-- Work to complete --
Turn the lines below, from the start of the items through the line holding "fill light: exposure -2 EV, width 8.6", inclusive, into a Markdown table with the columns Row and Line. Skip blank lines and leave the pictures out of your answer.

(Collected data entries)
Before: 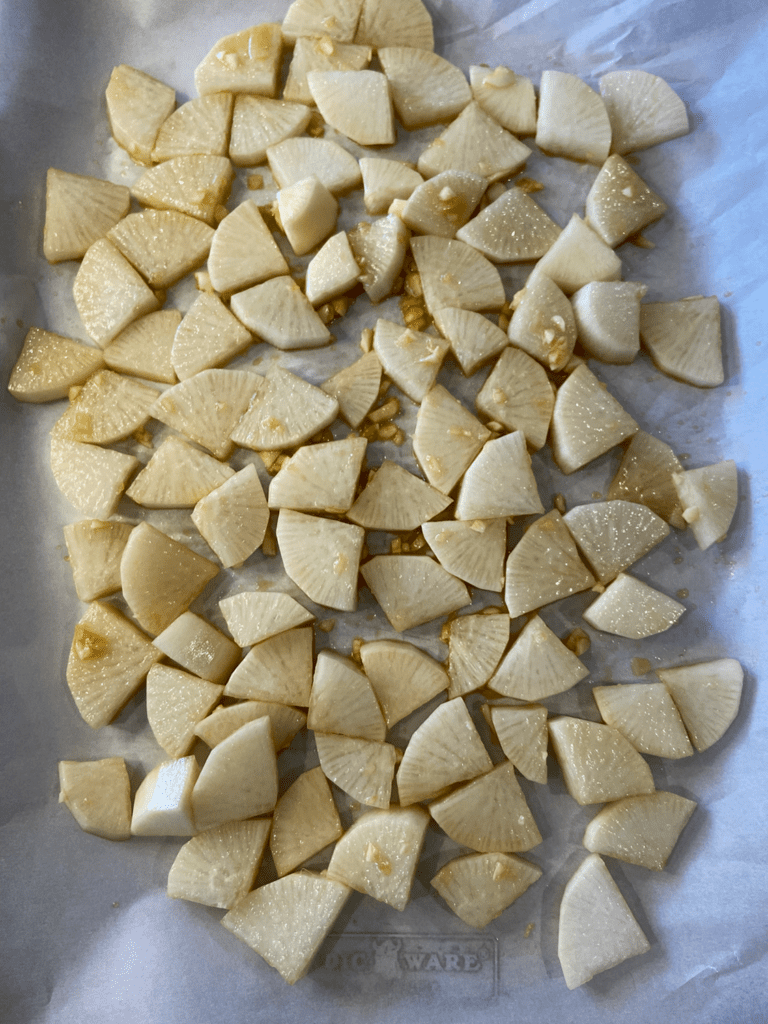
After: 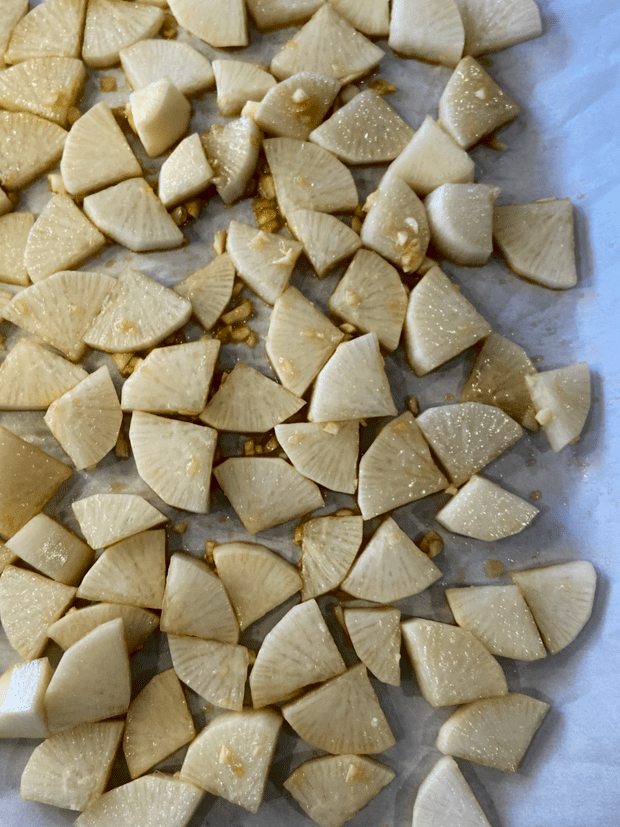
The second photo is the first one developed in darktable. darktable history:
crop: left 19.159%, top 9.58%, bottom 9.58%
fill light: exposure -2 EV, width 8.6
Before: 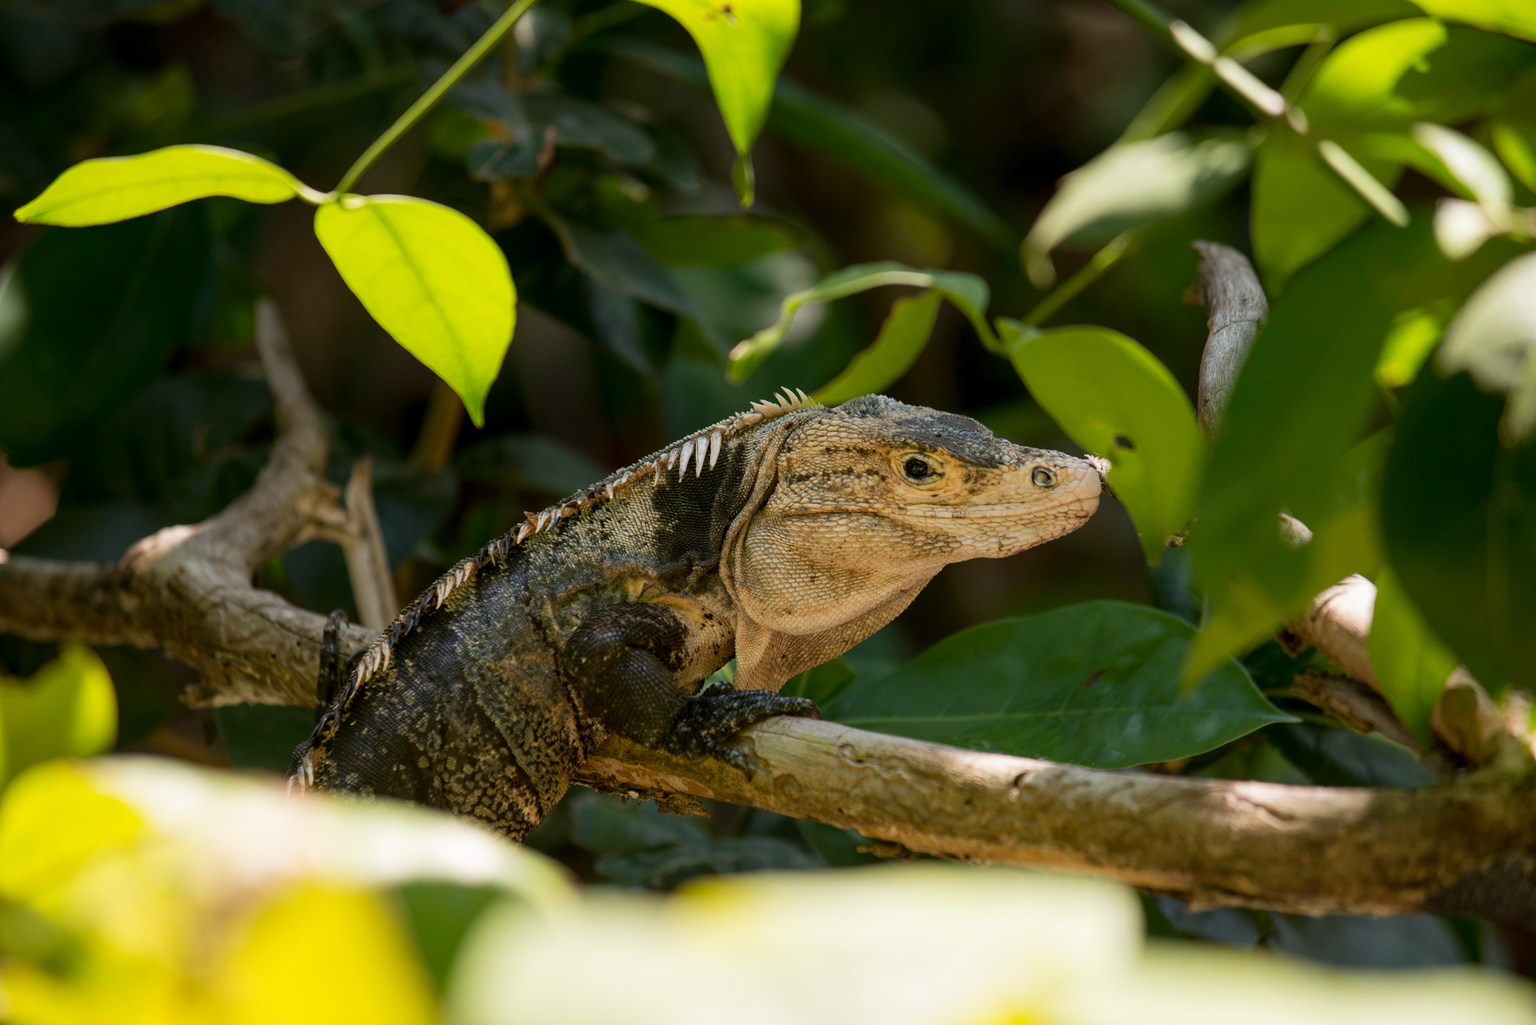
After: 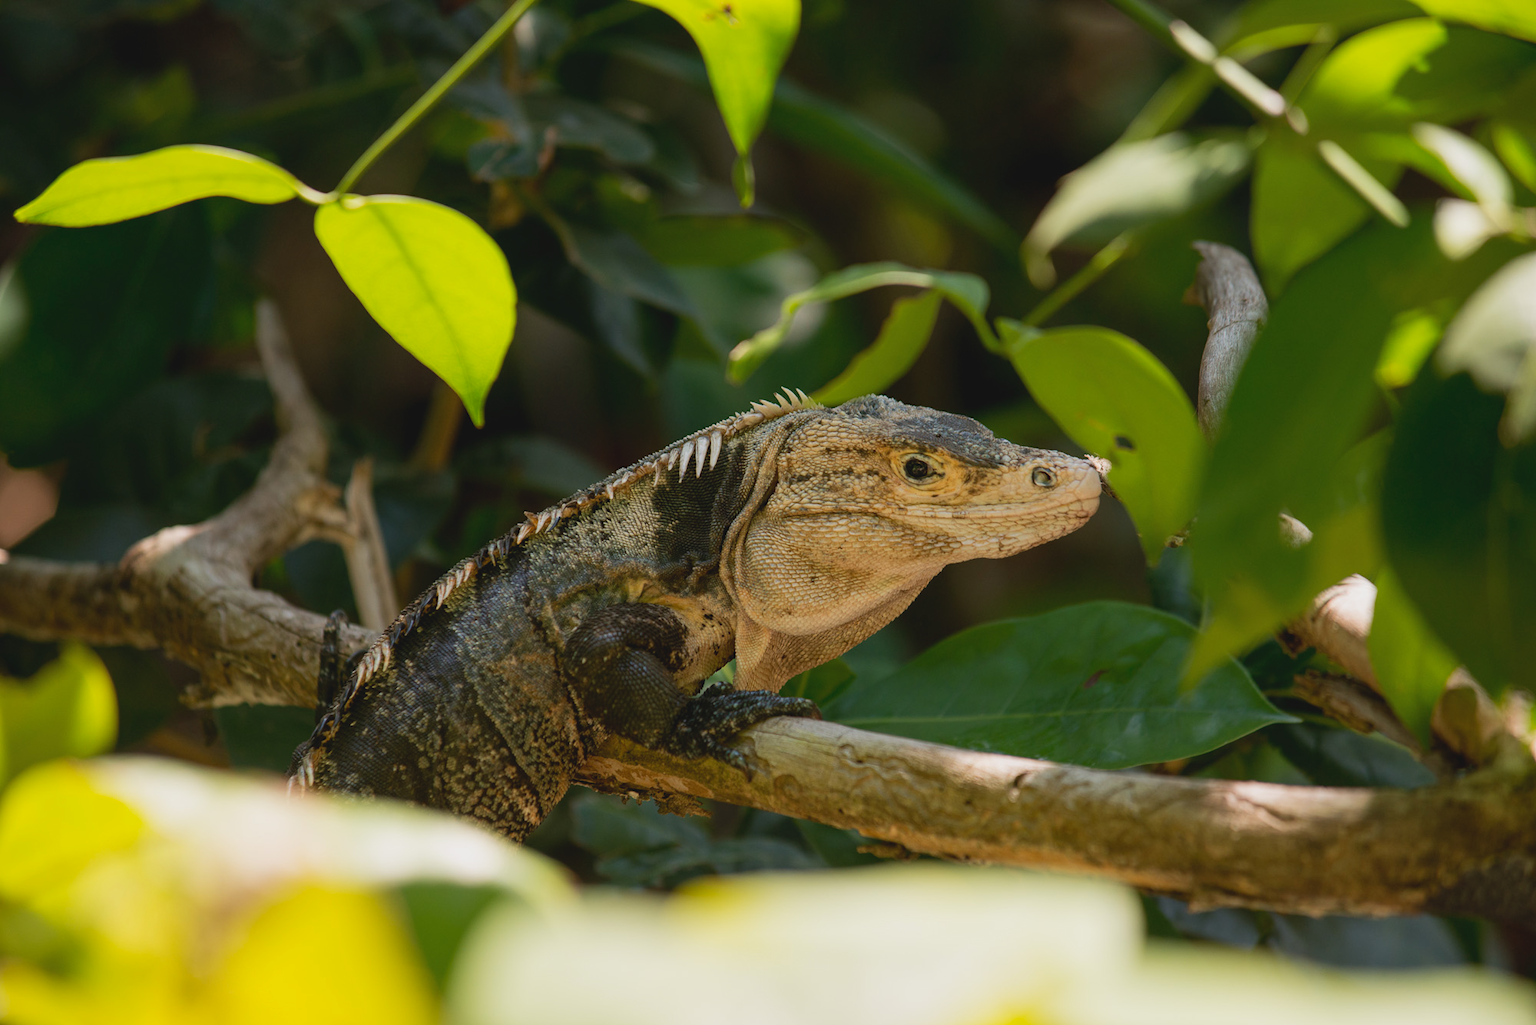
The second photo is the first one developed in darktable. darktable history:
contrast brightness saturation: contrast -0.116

-- Output below --
| Row | Line |
|---|---|
| 1 | Before:  |
| 2 | After:  |
| 3 | The second photo is the first one developed in darktable. darktable history: |
| 4 | crop: left 19.159%, top 9.58%, bottom 9.58% |
| 5 | fill light: exposure -2 EV, width 8.6 |